Donald Trump vowed at a rally Tuesday that if reelected, he’ll cut funding to every school with a vaccine mandate ― even though all 50 states have such laws on the books.
“I will not give one penny to any school that has a vaccine mandate or a mask mandate,” he declared at his rally in Racine, Wisconsin. The crowd went wild.
It’s a promise he’s made several times in recent months, repeating the same line verbatim at rallies in March and May.
If he followed through on that, no school in the United States would receive federal funding. All 50 states and Washington, D.C., have laws requiring specific vaccines for students, including measles, rubella, chickenpox, tetanus, pertussis and polio. Exemptions to the rule vary by state, with California, New York and a handful of other states maintaining the strictest mandates.
Public health experts credit those vaccine requirements with eradicating diseases that once killed thousands of people a year. Polio, a disease that infected, paralyzed or killed nearly 60,000 American children in 1952 alone, has been completely wiped out in the U.S. thanks to mass vaccination programs.
Trump’s campaign did not immediately respond to questions about which vaccines he was referring to.
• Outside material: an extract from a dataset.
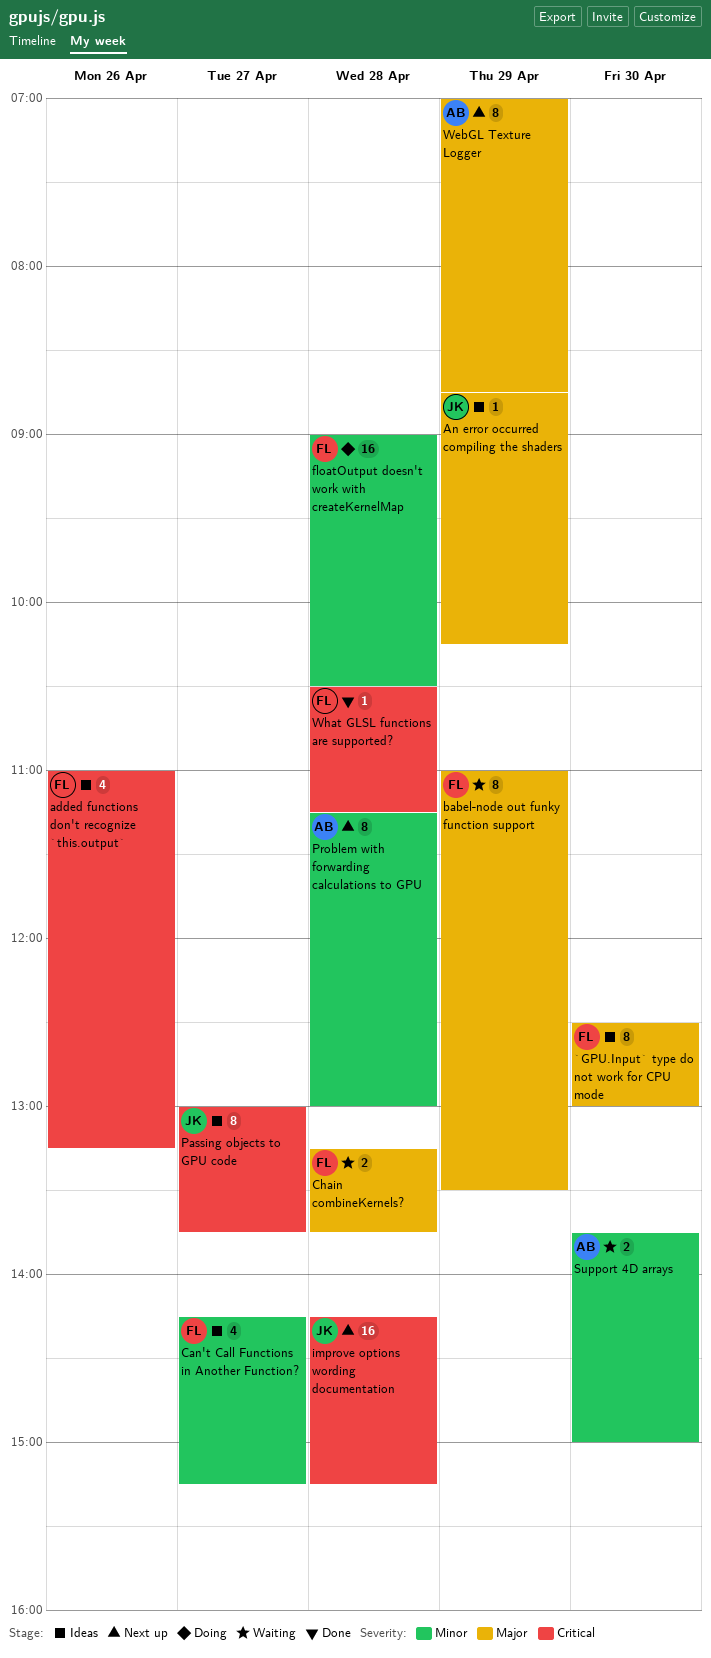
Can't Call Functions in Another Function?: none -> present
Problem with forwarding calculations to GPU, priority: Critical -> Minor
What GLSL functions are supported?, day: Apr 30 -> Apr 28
Months earlier, his spokespeople said he was only referring to schools’ COVID-19 vaccine mandates. But he’s declined to make that distinction during his speeches, including at Tuesday’s rally ― a decision that panders to his party’s anti-vaccine crowd.
A growing faction of conservatives have begun questioning the safety of vaccines in recent years, despite the intense scientific scrutiny they undergo before the public receives them, and a dearth of evidence that they have any lasting adverse side-effects. A Politico/Morning Consult poll found last year that while vaccine skepticism was about equal among both Democrats and Republicans before 2020, more than half of Republicans now say they care more about the potential health risks of vaccines than the benefits.
Though he once took credit for the development of COVID-19 vaccines, Trump has since scaled back his endorsement of them and vaccines in general. Last month, he even attacked independent presidential candidate Robert F. Kennedy Jr., one of the most prominent voices in the anti-vaccine movement, as not being anti-vaccine enough.
“Republicans, get it out of your mind that you’re going to vote for this guy because he’s conservative. He’s not. And by the way, he said the other night that vaccines are fine,” Trump said in a video posted to social media. “He said it on a show, a television show, that vaccines are fine. He’s all for them. And that’s what he said. And for those of you that want to vote because you think he’s an anti-vaxxer, he’s not really an anti-vaxxer.”